BEGIN Exercise passage
# STAR Stories — Master List

Short, plain-language interview stories. Each one maps to a common behavioral question. Claude Code reads this file alongside the JD and the super resume when building interview-prep material.

## 1. The vanity metric that almost shipped (failure, learning)

- **Situation:** I was leading an AI-search optimization effort for a product docs site. We wanted the docs to work well for AI agents, not just human readers.
- **Task:** Show measurable progress on "agent friendliness" so the team could prioritize doc changes.
- **Action:** I started with an agent-friendliness score and chased it for two sprints before realizing it measured writing style, not outcomes. I stopped, owned the miss, and built an eval harness that measured whether agents could actually complete real tasks using the docs.
- **Result:** The eval caught regressions the score had been hiding, and it became the team's gate for doc changes. The failure taught me to ask "what decision does this metric drive" before adopting one.

## 2. Docs serve two goals (receiving tough feedback)

- **Situation:** I reorganized an AI-search doc set by feature complexity, simple concepts first, advanced ones later.
- **Task:** Get the information architecture approved by product.
- **Action:** My PM pushed back hard: new customers learning new features and existing customers maintaining old ones are equally important audiences, and my structure served only the first. Instead of defending the draft, I asked her to walk me through the second audience's top tasks, then reframed the architecture around both entry points.
- **Result:** The revised structure shipped, and "who is this page's second reader" became a question I now ask on every doc plan.

## 3. Data Management information architecture at Splunk (scale, leadership)

- **Situation:** Splunk's Data Management docs had grown product-by-product, so users had to already know the product name to find anything.
- **Task:** As lead writer, redesign the IA so users could navigate by what they were trying to do.
- **Action:** I ran a content audit across the product family, mapped docs to user jobs instead of product SKUs, and brought writers from three teams along through working sessions rather than a top-down mandate.
- **Result:** The task-based IA shipped across the doc set, and the disambiguation pattern I designed there is one I still reach for when products overlap in confusing ways.
END Exercise passage
*Problem to solve*.
Answer these questions about the STAR stories list above:
1. What did the agent-friendliness score turn out to measure?
2. In the story about docs serving two goals, who pushed back on the proposed structure?
3. How many teams did the writers brought into the Splunk working sessions come from?
BEGIN Record set
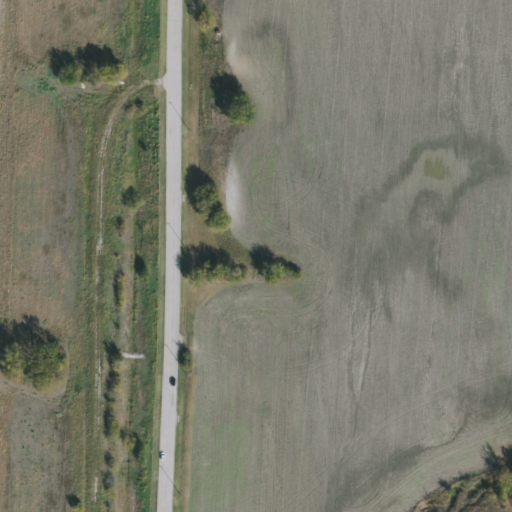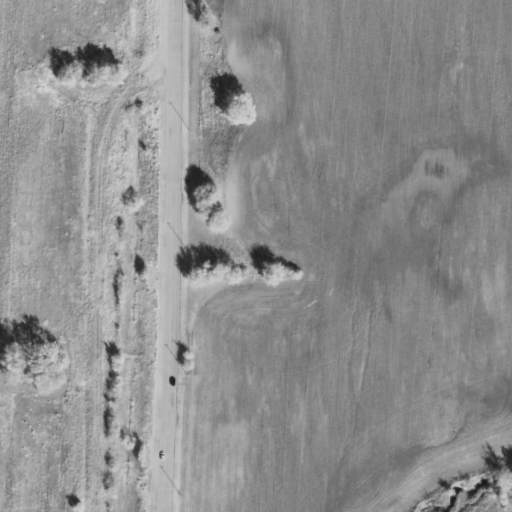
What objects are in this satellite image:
road: (168, 256)
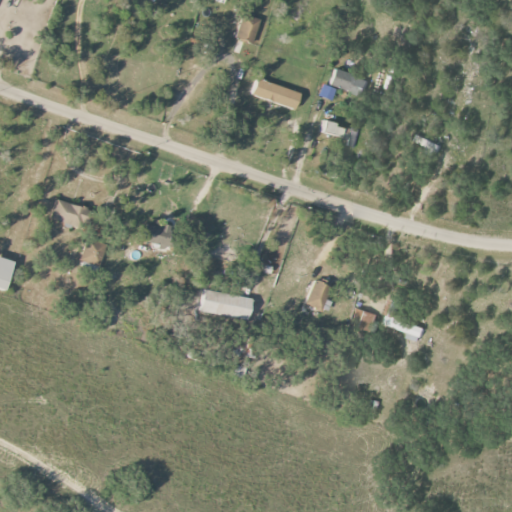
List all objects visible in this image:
building: (219, 1)
building: (246, 28)
road: (223, 56)
road: (78, 57)
building: (349, 83)
building: (275, 95)
building: (340, 133)
road: (254, 173)
building: (68, 214)
building: (154, 235)
building: (92, 252)
building: (5, 273)
building: (316, 296)
building: (225, 306)
building: (362, 319)
building: (403, 324)
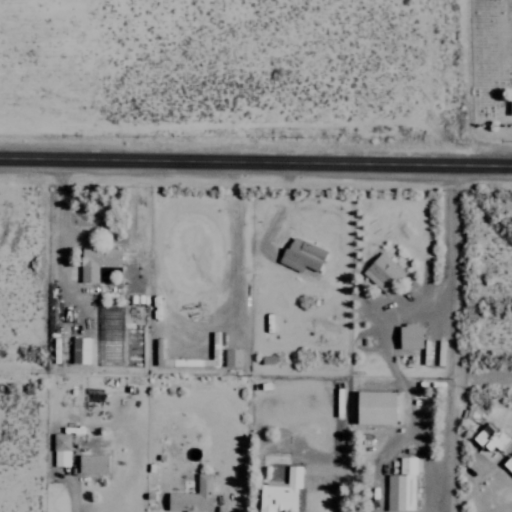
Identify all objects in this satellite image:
park: (208, 69)
road: (448, 82)
building: (509, 105)
road: (255, 161)
building: (301, 255)
building: (96, 262)
building: (381, 272)
building: (409, 336)
road: (450, 338)
building: (215, 345)
building: (78, 350)
building: (231, 357)
building: (374, 407)
building: (473, 414)
building: (489, 437)
building: (59, 449)
building: (91, 463)
building: (508, 464)
building: (401, 486)
building: (279, 492)
building: (192, 496)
END Record set
*Result for this task*.
1. Writing style, not outcomes.
2. The PM.
3. Three.